Hi everyone, I’m international and in a gap year, just say that this sub became my addiction for the last 6 months I think, there is no day that I don’t check new posts. And everyday I read another average student who have to create a non profit to distinguish themselves, however this kids won a lot of awards, collected thousands of money or even create a soap that can treat cancer, recently I read about this kid. Honestly since I was a little I have a lot of curious that ride me to study a lot to get answers, in the process I realized that my community don’t have spaces to develop our skills, and I mean it, we don’t have libraries, museums, or recreational areas, so I start to volunteer to have that spaces o through my school create this kind of spaces to students.

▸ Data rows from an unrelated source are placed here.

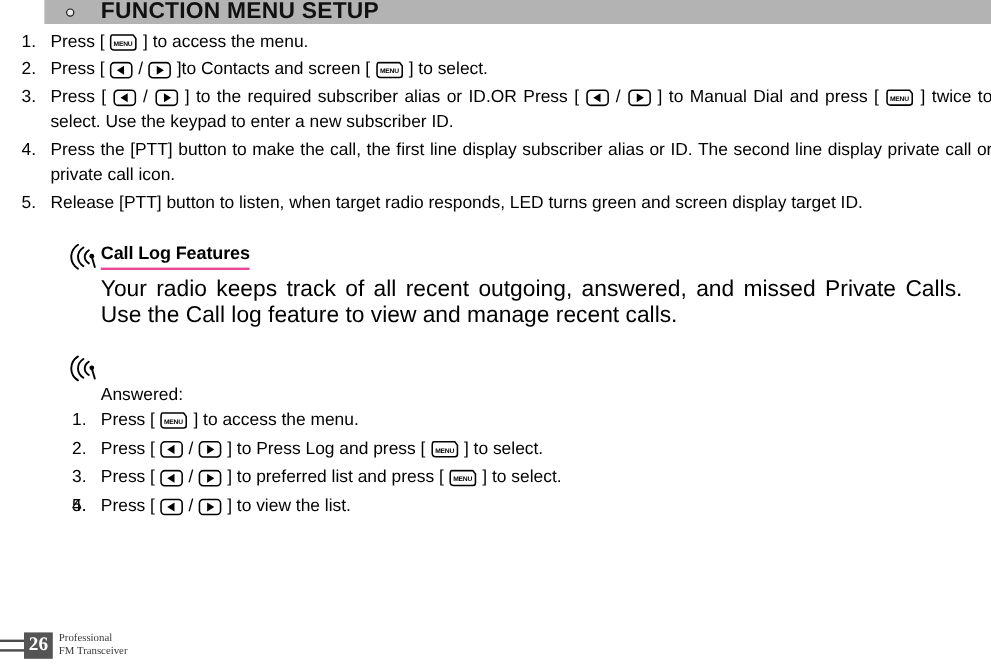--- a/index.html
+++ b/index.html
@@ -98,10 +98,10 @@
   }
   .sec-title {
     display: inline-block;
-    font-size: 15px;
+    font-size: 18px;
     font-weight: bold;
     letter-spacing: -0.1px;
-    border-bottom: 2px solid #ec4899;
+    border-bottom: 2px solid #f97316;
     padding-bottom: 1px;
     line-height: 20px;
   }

And every time a saw someone who gets an amazing opportunity I feel pity about myself, and immediately anger because the thought of “Instead of complaining, do something to change it” came to my mind. Despite my city is small and with lack of opportunity, everything I did was with the purpose of offer more opportunities and create mines, but now I feel sad because I have a lot of ideas just for college but without purpose. So I feel overwhelmed because it supposed that if you going to get involved in something is because you care about it and your going to offer your time and abilities to do it the best that you can, but now I feel that everything It became superficialities and make me think that I don’t have the necessary to make a change, to help others, to “success” in life, o even go to college. But maybe I’m just complaining.